Milan, ItalyLizzy Brewster, MD PhD, from the Academic Medical Center in Amsterdam is a doctor and medical research scientist whose heritage is from Surinam, and this inspired her to work on a unique study which has found that ethnicity is-by a large margin-more significant in determining cardiovascular risks, according to results she presented here at the hypertension congress.

“Ethnicity, and not so much the risk scores that people calculate, is a major determinant of cardiovascular mortality-especially South Asian and Black ethnicity,” she said in an interview.
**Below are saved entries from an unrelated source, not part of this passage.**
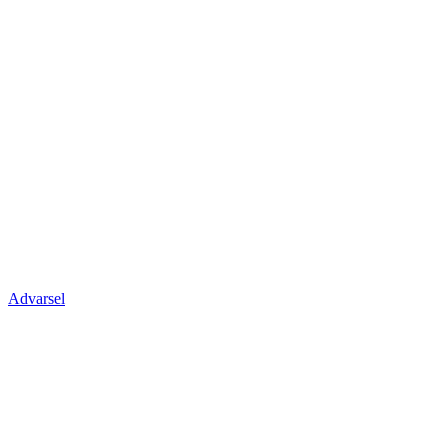
Advarsel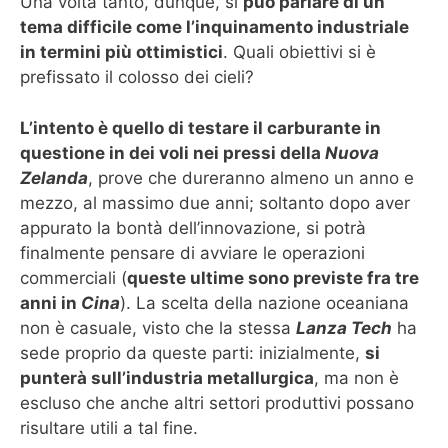
Una volta tanto, dunque, si
può parlare di un
tema difficile come l’inquinamento industriale
in termini più ottimistici
. Quali obiettivi si è
prefissato il colosso dei cieli?
L’intento è quello di testare il carburante in
questione in dei voli nei pressi della
Nuova
Zelanda
, prove che dureranno almeno un anno e
mezzo, al massimo due anni; soltanto dopo aver
appurato la bontà dell’innovazione, si potrà
finalmente pensare di avviare le operazioni
commerciali (
queste ultime sono previste fra tre
anni in
Cina
). La scelta della nazione oceaniana
non è casuale, visto che la stessa
Lanza Tech
ha
sede proprio da queste parti: inizialmente,
si
punterà sull’industria metallurgica
, ma non è
escluso che anche altri settori produttivi possano
risultare utili a tal fine.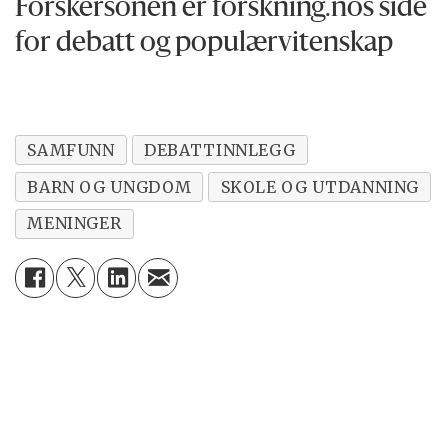
Forskersonen er forskning.nos side
for debatt og populærvitenskap
SAMFUNN
DEBATTINNLEGG
BARN OG UNGDOM
SKOLE OG UTDANNING
MENINGER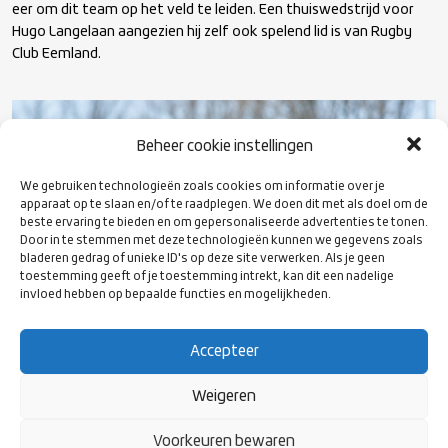
eer om dit team op het veld te leiden. Een thuiswedstrijd voor
Hugo Langelaan aangezien hij zelf ook spelend lid is van Rugby
Club Eemland.
Beheer cookie instellingen
We gebruiken technologieën zoals cookies om informatie over je
apparaat op te slaan en/of te raadplegen. We doen dit met als doel om de
beste ervaring te bieden en om gepersonaliseerde advertenties te tonen.
Door in te stemmen met deze technologieën kunnen we gegevens zoals
bladeren gedrag of unieke ID's op deze site verwerken. Als je geen
toestemming geeft of je toestemming intrekt, kan dit een nadelige
invloed hebben op bepaalde functies en mogelijkheden.
Accepteer
Weigeren
Foto door Dennis van de Sande
Hoofd coach Allard Jonkers laat weten uit te kijken naar de
Voorkeuren bewaren
eerste wedstrijd. Hij wil met Delta graag een gedurfde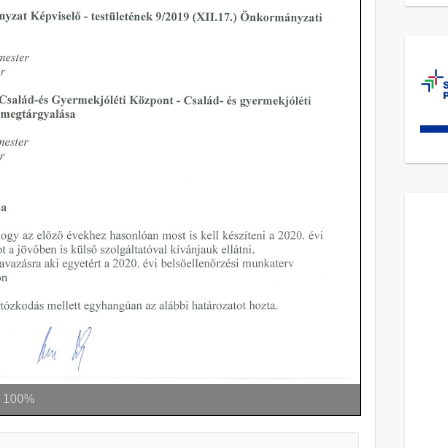
m
100%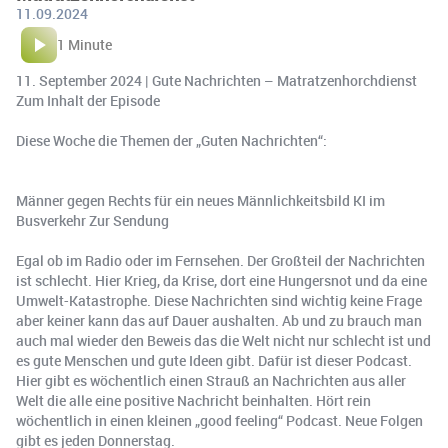
11.09.2024
1 Minute
11. September 2024 | Gute Nachrichten – Matratzenhorchdienst
Zum Inhalt der Episode
Diese Woche die Themen der „Guten Nachrichten“:
Männer gegen Rechts für ein neues Männlichkeitsbild KI im
Busverkehr Zur Sendung
Egal ob im Radio oder im Fernsehen. Der Großteil der Nachrichten
ist schlecht. Hier Krieg, da Krise, dort eine Hungersnot und da eine
Umwelt-Katastrophe. Diese Nachrichten sind wichtig keine Frage
aber keiner kann das auf Dauer aushalten. Ab und zu brauch man
auch mal wieder den Beweis das die Welt nicht nur schlecht ist und
es gute Menschen und gute Ideen gibt. Dafür ist dieser Podcast.
Hier gibt es wöchentlich einen Strauß an Nachrichten aus aller
Welt die alle eine positive Nachricht beinhalten. Hört rein
wöchentlich in einen kleinen „good feeling“ Podcast. Neue Folgen
gibt es jeden Donnerstag.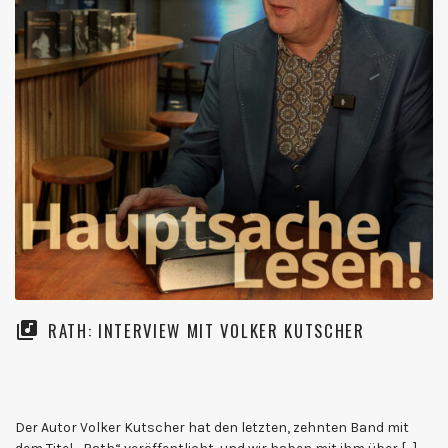
RATH: INTERVIEW MIT VOLKER KUTSCHER
Der Autor Volker Kutscher hat den letzten, zehnten Band mit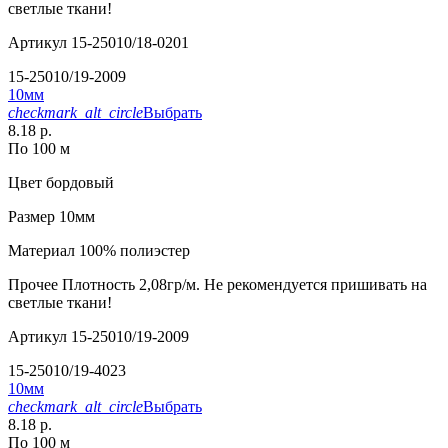
светлые ткани!
Артикул
15-25010/18-0201
15-25010/19-2009
10мм
checkmark_alt_circle
Выбрать
8.18 р.
По 100 м
Цвет
бордовый
Размер
10мм
Материал
100% полиэстер
Прочее
Плотность 2,08гр/м. Не рекомендуется пришивать на
светлые ткани!
Артикул
15-25010/19-2009
15-25010/19-4023
10мм
checkmark_alt_circle
Выбрать
8.18 р.
По 100 м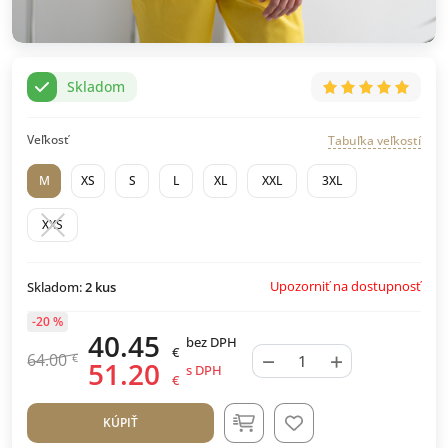
Skladom
Veľkosť
Tabuľka veľkostí
M
XS
S
L
XL
XXL
3XL
XXS
Upozorniť na dostupnosť
Skladom:
2
kus
-20 %
40.45
bez DPH
€
−
+
64.00
€
51.20
s DPH
€
KÚPIŤ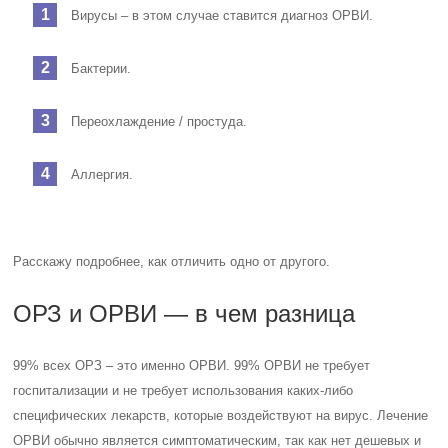
Вирусы – в этом случае ставится диагноз ОРВИ.
Бактерии.
Переохлаждение / простуда.
Аллергия.
Расскажу подробнее, как отличить одно от другого.
ОРЗ и ОРВИ — в чем разница
99% всех ОРЗ – это именно ОРВИ. 99% ОРВИ не требует
госпитализации и не требует использования каких-либо
специфических лекарств, которые воздействуют на вирус. Лечение
ОРВИ обычно является симптоматическим, так как нет дешевых и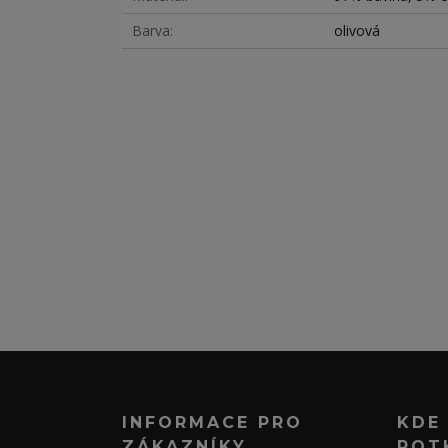
Barva
olivová
INFORMACE PRO
KDE
ZÁKAZNÍKY
POT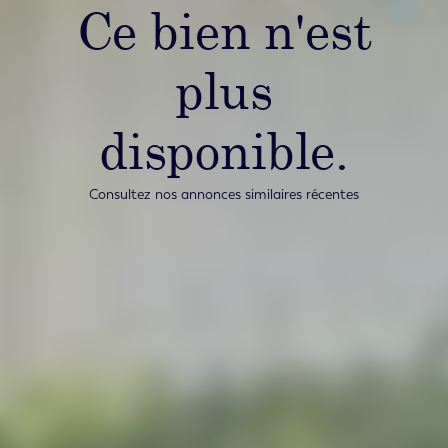
Ce bien n'est
plus
disponible.
Consultez nos annonces similaires récentes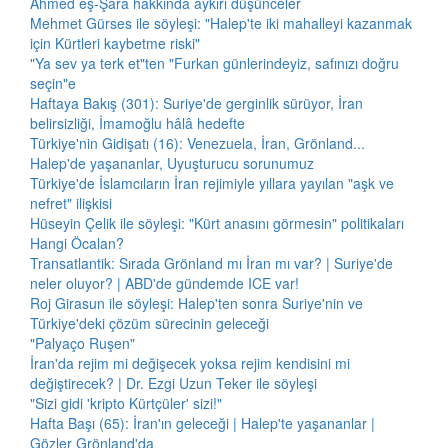
Ahmed eş-Şara hakkında aykırı düşünceler
Mehmet Gürses ile söyleşi: "Halep'te iki mahalleyi kazanmak
için Kürtleri kaybetme riski"
"Ya sev ya terk et"ten "Furkan günlerindeyiz, safınızı doğru
seçin"e
Haftaya Bakış (301): Suriye'de gerginlik sürüyor, İran
belirsizliği, İmamoğlu hâlâ hedefte
Türkiye'nin Gidişatı (16): Venezuela, İran, Grönland...
Halep'de yaşananlar, Uyuşturucu sorunumuz
Türkiye'de İslamcıların İran rejimiyle yıllara yayılan "aşk ve
nefret" ilişkisi
Hüseyin Çelik ile söyleşi: "Kürt anasını görmesin" politikaları
Hangi Öcalan?
Transatlantik: Sırada Grönland mı İran mı var? | Suriye'de
neler oluyor? | ABD'de gündemde ICE var!
Roj Girasun ile söyleşi: Halep'ten sonra Suriye'nin ve
Türkiye'deki çözüm sürecinin geleceği
"Palyaço Ruşen"
İran'da rejim mi değişecek yoksa rejim kendisini mi
değiştirecek? | Dr. Ezgi Uzun Teker ile söyleşi
"Sizi gidi 'kripto Kürtçüler' sizi!"
Hafta Başı (65): İran'ın geleceği | Halep'te yaşananlar |
Gözler Grönland'da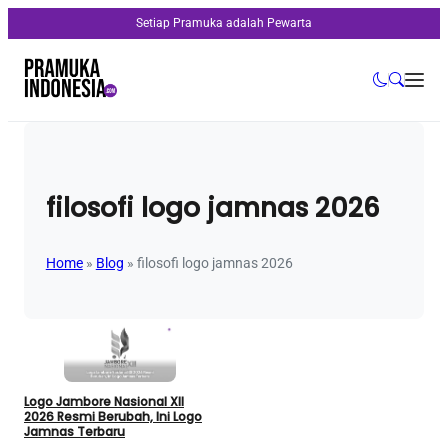
Setiap Pramuka adalah Pewarta
filosofi logo jamnas 2026
Home
»
Blog
»
filosofi logo jamnas 2026
Logo Jambore Nasional XII
2026 Resmi Berubah, Ini Logo
Jamnas Terbaru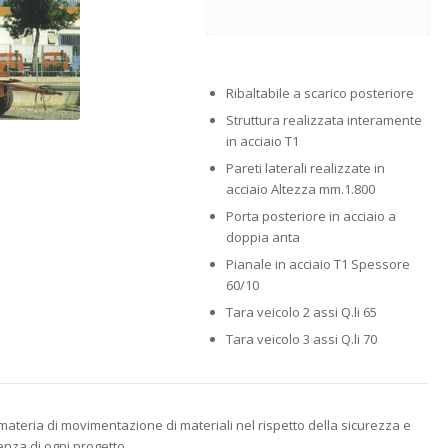
Ribaltabile a scarico posteriore
Struttura realizzata interamente
in acciaio T1
Pareti laterali realizzate in
acciaio Altezza mm.1.800
Porta posteriore in acciaio a
doppia anta
Pianale in acciaio T1 Spessore
60/10
Tara veicolo 2 assi Q.li 65
Tara veicolo 3 assi Q.li 70
materia di movimentazione di materiali nel rispetto della sicurezza e
enza di ogni progetto.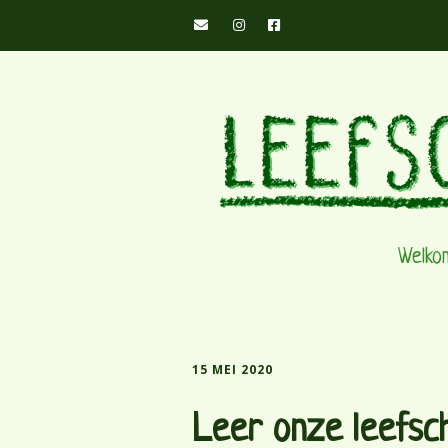
Welko
15 MEI 2020
Leer onze leefsch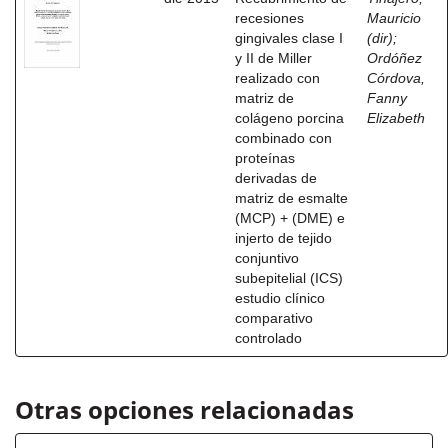
recesiones
Mauricio
gingivales clase I
(dir)
;
y II de Miller
Ordóñez
realizado con
Córdova,
matriz de
Fanny
colágeno porcina
Elizabeth
combinado con
proteínas
derivadas de
matriz de esmalte
(MCP) + (DME) e
injerto de tejido
conjuntivo
subepitelial (ICS)
estudio clínico
comparativo
controlado
Otras opciones relacionadas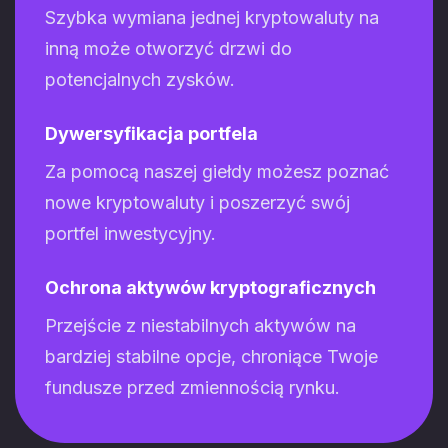
Szybka wymiana jednej kryptowaluty na
inną może otworzyć drzwi do
potencjalnych zysków.
Dywersyfikacja portfela
Za pomocą naszej giełdy możesz poznać
nowe kryptowaluty i poszerzyć swój
portfel inwestycyjny.
Ochrona aktywów kryptograficznych
Przejście z niestabilnych aktywów na
bardziej stabilne opcje, chroniące Twoje
fundusze przed zmiennością rynku.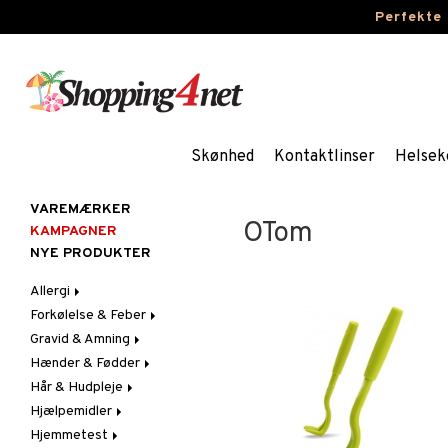
Perfekte
Skønhed
Kontaktlinser
Helsek
VAREMÆRKER
OTom
KAMPAGNER
NYE PRODUKTER
Allergi
Forkølelse & Feber
Næsespray
Gravid & Amning
Øjendråber
Feber
Hænder & Fødder
Hoste
Brystbeskyttelse &
Febertermometre
Indlæg
Hår & Hudpleje
Næse
Fodpleje
Brystpumpe
Hjælpemidler
Ondt i halsen & Hæshed
Håndpleje
Ansigt
Løbende & Tilstoppet
Fodcreme
Hudpleje
Næse
Hjemmetest
Hår
Bad & Toilet
Fodsvamp
Håndcreme
Acne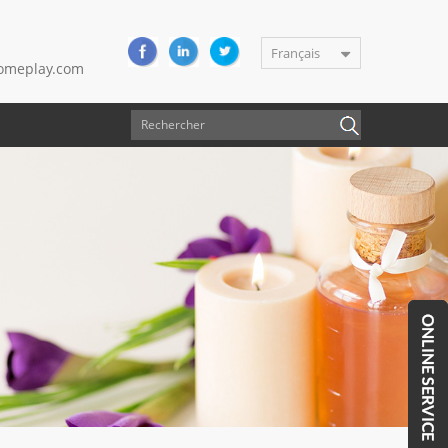
Français
meplay.com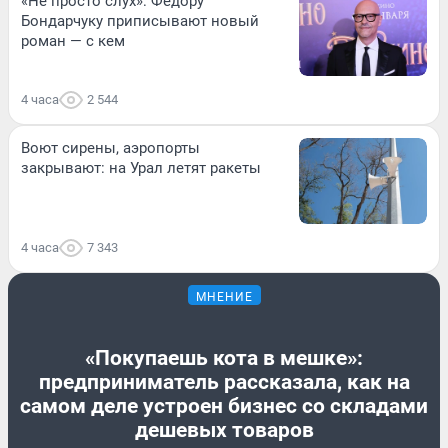
«Не просто слух»: Федору
Бондарчуку приписывают новый
роман — с кем
4 часа
2 544
Воют сирены, аэропорты
закрывают: на Урал летят ракеты
4 часа
7 343
МНЕНИЕ
«Покупаешь кота в мешке»:
предприниматель рассказала, как на
самом деле устроен бизнес со складами
дешевых товаров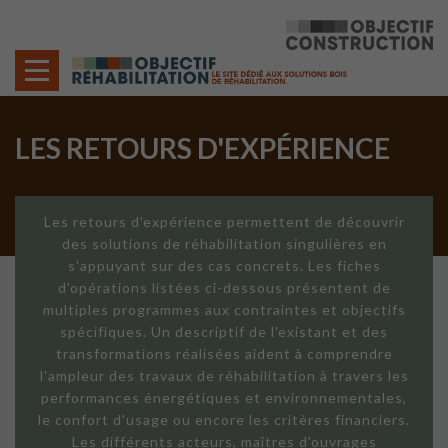
Cookies management panel
LES RETOURS D'EXPÉRIENCE
Les retours d'expérience permettent de découvrir
des solutions de réhabilitation singulières en
s'appuyant sur des cas concrets. Les fiches
d'opérations listées ci-dessous présentent de
multiples programmes aux contraintes et objectifs
spécifiques. Un descriptif de l'existant et des
transformations réalisées aident à comprendre
l'ampleur des travaux de réhabilitation à travers les
performances énergétiques et environnementales,
le confort d'usage ou encore les critères financiers.
Les différents acteurs, maîtres d'ouvrages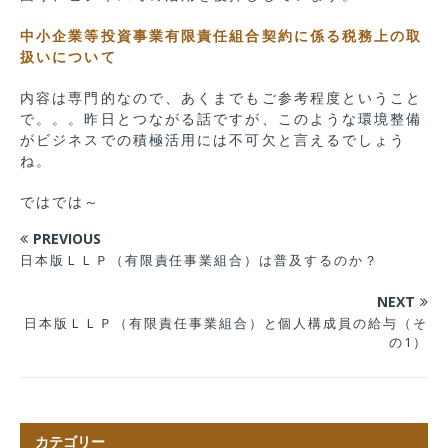
中小企業等投資事業有限責任組合契約に係る税務上の取
扱いについて
内容は専門的なので、あくまでもご参考程度ということ
で。。。昨日とつながる話ですが、このような環境整備
がビジネスでの積極活用には不可欠と言えるでしょう
ね。
ではでは～
PREVIOUS
日本版ＬＬＰ（有限責任事業組合）は普及するのか？
NEXT
日本版ＬＬＰ（有限責任事業組合）と個人構成員の給与（そ
の1）
カテゴリー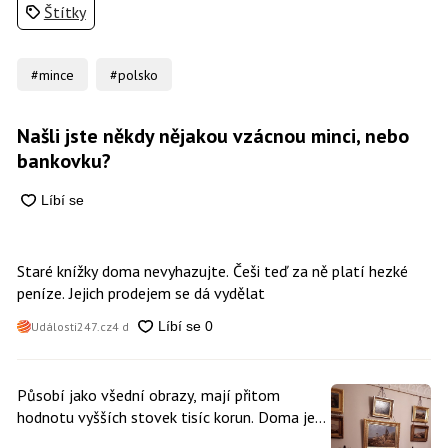
Štítky
#mince
#polsko
Našli jste někdy nějakou vzácnou minci, nebo
bankovku?
Staré knížky doma nevyhazujte. Češi teď za ně platí hezké
peníze. Jejich prodejem se dá vydělat
Události247.cz
4 d
Působí jako všední obrazy, mají přitom
hodnotu vyšších stovek tisíc korun. Doma je
může mít kdokoliv z nás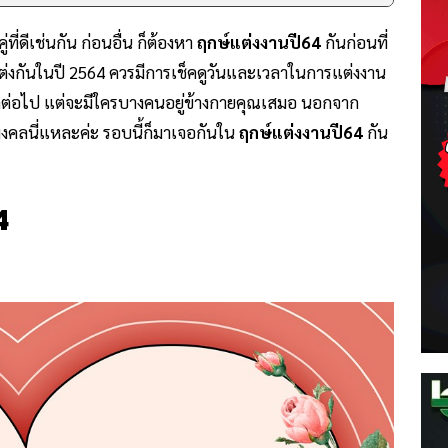
่ที่ดีเช่นกัน ก่อนอื่น ก็ต้องหา
ฤกษ์​แต่ง​งานปี​64
กันก่อนที่
งแต่งกันในปี 2564 ควรมีการเช็คดูวันและเวลาในการแต่งงาน
วอีกต่อไป แต่จะมีใครบางคนอยู่ข้างกายคุณเสมอ นอกจาก
ป็นมงคลนี่แหละค่ะ รอบนี้ก็มาเจอกันใน
ฤกษ์​แต่ง​งาน​ปี​64
กัน
4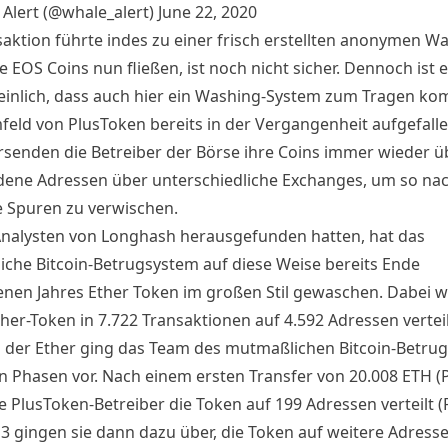
Alert (@whale_alert)
June 22, 2020
aktion führte indes zu einer frisch erstellten anonymen Wal
 EOS Coins nun fließen, ist noch nicht sicher. Dennoch ist 
inlich, dass auch hier ein Washing-System zum Tragen ko
feld von PlusToken bereits in der Vergangenheit aufgefallen
rsenden die Betreiber der Börse ihre Coins immer wieder ü
dene Adressen über unterschiedliche Exchanges, um so na
e Spuren zu verwischen.
Analysten von Longhash herausgefunden hatten, hat das
che Bitcoin-Betrugsystem auf diese Weise bereits Ende
nen Jahres Ether Token im großen Stil
gewaschen
. Dabei 
her-Token in 7.722 Transaktionen auf 4.592 Adressen vertei
der Ether ging das Team des mutmaßlichen Bitcoin-Betrug
 Phasen vor. Nach einem ersten Transfer von 20.008 ETH (
e PlusToken-Betreiber die Token auf 199 Adressen verteilt (
 3 gingen sie dann dazu über, die Token auf weitere Adress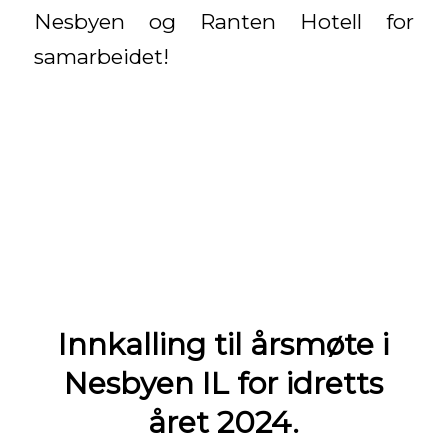
Nesbyen og Ranten Hotell for
samarbeidet!
Innkalling til årsmøte i
Nesbyen IL for idretts
året 2024.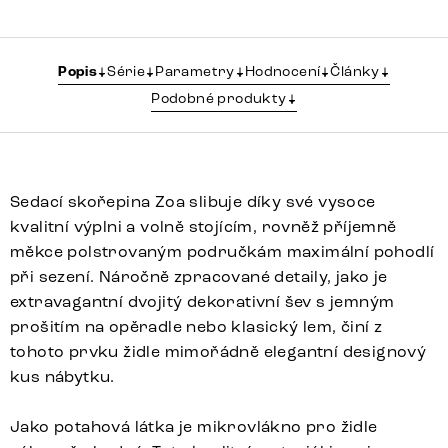
Popis
Série
Parametry
Hodnocení
Články
Podobné produkty
Sedací skořepina Zoa slibuje díky své vysoce
kvalitní výplni a volně stojícím, rovněž příjemně
měkce polstrovaným područkám maximální pohodlí
při sezení. Náročně zpracované detaily, jako je
extravagantní dvojitý dekorativní šev s jemným
prošitím na opěradle nebo klasický lem, činí z
tohoto prvku židle mimořádně elegantní designový
kus nábytku.
Jako potahová látka je mikrovlákno pro židle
Her tri-ethnic study of lipid profiles involved communities from Surinam-a country which, remarkably, experienced the migration of half of its population to the Netherlands and thus created arms of an unplanned experiment looking at the impact of diet and lifestyle changes on human health.

Surinamese with South Asian ethnicity adopted European diets and lifestyles and-the study found-developed adverse lipid profiles, with low HDL and high triglycerides, and also experienced greatly increased mortality form cardiovascular disease as compared with ethnically similar populations remaining in Surinam.

Black Surinamese migrants to the Netherlands, on the other hand, were exposed to similar diets and adopted lifestyles as the South Asians, yet were found to have favourable lipids. But they too experienced high rates of cardiovascular disease.

Black and South Asian Migrants were equally overweight. But only the white Netherlands population studied by the Amsterdam group were found to have cardiovascular risks and mortality in keeping with the usual score systems found in doctors’ offices.

And the take home message is that you have to pay great regard to ethnicity in any patient when you are interpreting the clinical and prognostic implications of lipid profiles, Dr Brewster said: “What I always tell colleagues-as a practical rule-is that when you assess cardiovascular risk in South Asians and Black people, you need to add about ten years to the patient-so if they’re forty just act as if they’re fifty and then calculate their risk, because their vascular system has early vascular aging. That would be a better way to look at them rather than only to look at the blood pressure or lipid levels-because you can under estimate the risk if you only look at their lipid levels.”